2.3 Sensitive Information
Where the above kinds of personal information include sensitive information such as:
- information about an individual’s racial or ethnic origin
- health information such as details of an individual’s medical history, including details of specific medical conditions, disabilities and medication history
- information about an individual’s membership of a professional association
this information is given the higher level of protection required by the APPs.
2.4 How the Department holds personal information
Personal information held by the Department is stored on electronic media including the Electronic Document and Records Management System and also on paper files.
The Department stores and disposes of personal information in accordance with the Archives Act 1983.
Electronic and paper records containing personal information are protected in accordance with Australian Government security policies.

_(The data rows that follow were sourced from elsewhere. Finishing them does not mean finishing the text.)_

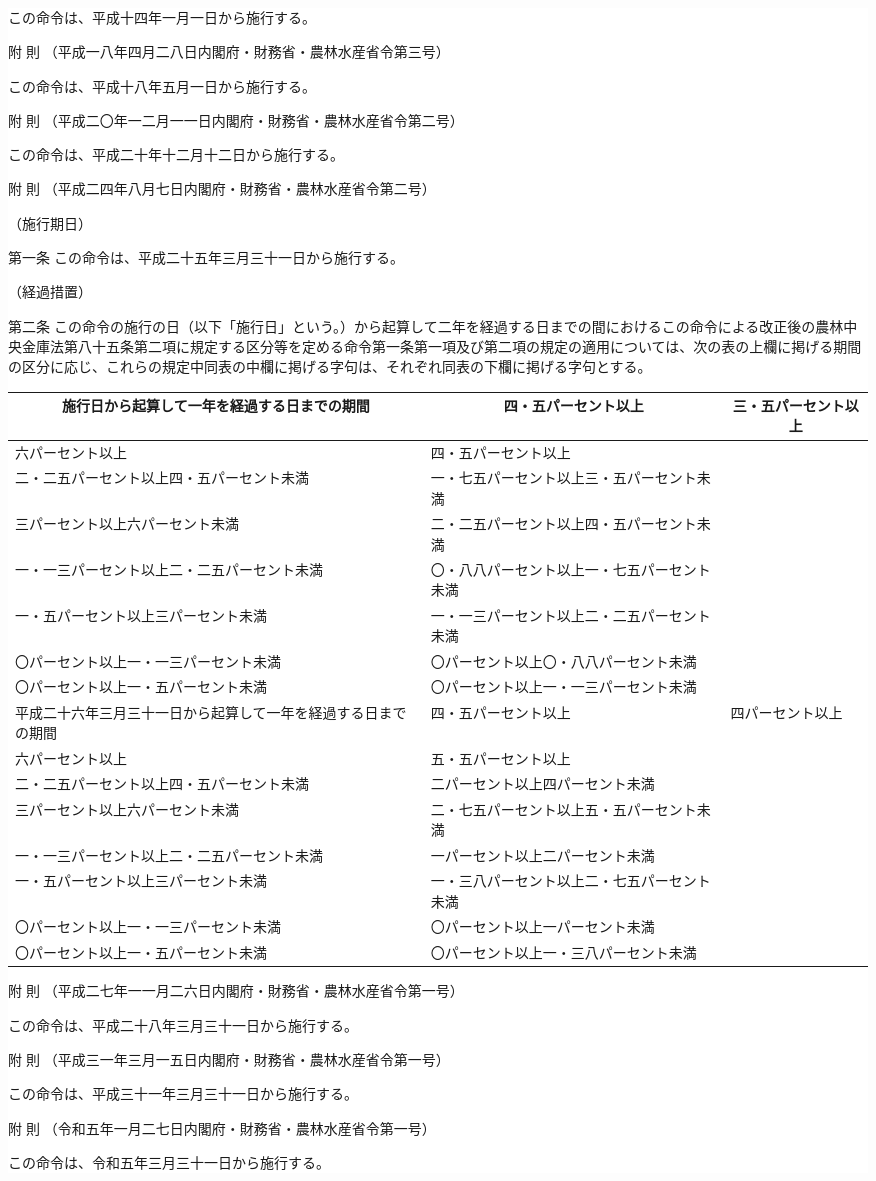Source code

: この命令は、平成十四年一月一日から施行する。

附 則 （平成一八年四月二八日内閣府・財務省・農林水産省令第三号）

この命令は、平成十八年五月一日から施行する。

附 則 （平成二〇年一二月一一日内閣府・財務省・農林水産省令第二号）

この命令は、平成二十年十二月十二日から施行する。

附 則 （平成二四年八月七日内閣府・財務省・農林水産省令第二号）

（施行期日）

第一条 この命令は、平成二十五年三月三十一日から施行する。

（経過措置）

第二条 この命令の施行の日（以下「施行日」という。）から起算して二年を経過する日までの間におけるこの命令による改正後の農林中央金庫法第八十五条第二項に規定する区分等を定める命令第一条第一項及び第二項の規定の適用については、次の表の上欄に掲げる期間の区分に応じ、これらの規定中同表の中欄に掲げる字句は、それぞれ同表の下欄に掲げる字句とする。

施行日から起算して一年を経過する日までの期間 | 四・五パーセント以上 | 三・五パーセント以上  
---|---|---  
六パーセント以上 | 四・五パーセント以上  
二・二五パーセント以上四・五パーセント未満 | 一・七五パーセント以上三・五パーセント未満  
三パーセント以上六パーセント未満 | 二・二五パーセント以上四・五パーセント未満  
一・一三パーセント以上二・二五パーセント未満 | 〇・八八パーセント以上一・七五パーセント未満  
一・五パーセント以上三パーセント未満 | 一・一三パーセント以上二・二五パーセント未満  
〇パーセント以上一・一三パーセント未満 | 〇パーセント以上〇・八八パーセント未満  
〇パーセント以上一・五パーセント未満 | 〇パーセント以上一・一三パーセント未満  
平成二十六年三月三十一日から起算して一年を経過する日までの期間 | 四・五パーセント以上 | 四パーセント以上  
六パーセント以上 | 五・五パーセント以上  
二・二五パーセント以上四・五パーセント未満 | 二パーセント以上四パーセント未満  
三パーセント以上六パーセント未満 | 二・七五パーセント以上五・五パーセント未満  
一・一三パーセント以上二・二五パーセント未満 | 一パーセント以上二パーセント未満  
一・五パーセント以上三パーセント未満 | 一・三八パーセント以上二・七五パーセント未満  
〇パーセント以上一・一三パーセント未満 | 〇パーセント以上一パーセント未満  
〇パーセント以上一・五パーセント未満 | 〇パーセント以上一・三八パーセント未満  
  
附 則 （平成二七年一一月二六日内閣府・財務省・農林水産省令第一号）

この命令は、平成二十八年三月三十一日から施行する。

附 則 （平成三一年三月一五日内閣府・財務省・農林水産省令第一号）

この命令は、平成三十一年三月三十一日から施行する。

附 則 （令和五年一月二七日内閣府・財務省・農林水産省令第一号）

この命令は、令和五年三月三十一日から施行する。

2.5 Purposes for which personal information is collected, held, used and disclosed
The purpose for which the Department collects, holds, uses and discloses personal information will vary depending on the function and activity being taken and may include one or more of the following:
- performing personnel functions including work health and safety obligations in relation to the Department’s staff and contractors
- recruiting and engaging staff and contractors
- providing secretariat services to the Department’s committees, boards, reference and working groups
- providing assistance to or making payments to eligible recipients
- informing the design and development of the Department’s policies and programs and the composition of bodies providing advice to the Department
- assessing satisfaction with service provision
- undertaking compliance with legal obligations under portfolio and other legislation
- administering statutory schemes including registers, accreditation and exemption schemes
- administering scholarships, fellowships, awards and training programs
- undertaking health promotion activities and campaigns
- maintaining appointment and officer details and making decisions in relation to portfolio appointments
- conducting health surveillance activities
- researching and evaluating programs and activities
- investigating and responding to complaints about service provision and payments
- auditing the Department’s programs and activities and investigating and responding to allegations of fraud
- contract management
- managing and responding to correspondence and enquiries from individuals and organisations
- support for the Secretary in performing her functions under the Personally Controlled Electronic Health Records Act 2012
2.6 How to seek access to and correction of personal information
An individual has a right of access under the Privacy Act to personal information about himself or herself held by the Department. This right of access is subject to the entitlement of the Department to refuse access under the FOI Act. The Department, accordingly, requires individuals seeking access to their own personal information to seek that access under the FOI Act and not the Privacy Act in the first instance.
Individuals can request access to documents containing their personal information by emailing the Department’s FOI Unit. There is no charge under the FOI Act for making a request or for the provision of an individual’s personal information. More information about making FOI requests is available on the Department’s FOI Web page, or by telephoning (02) 6289 1666.
2.7 Disclosure of personal information overseas
The Department does not disclose personal information to overseas recipients except where this is required as a result of services provided to the individual through programs such as the Medical Treatment Overseas program.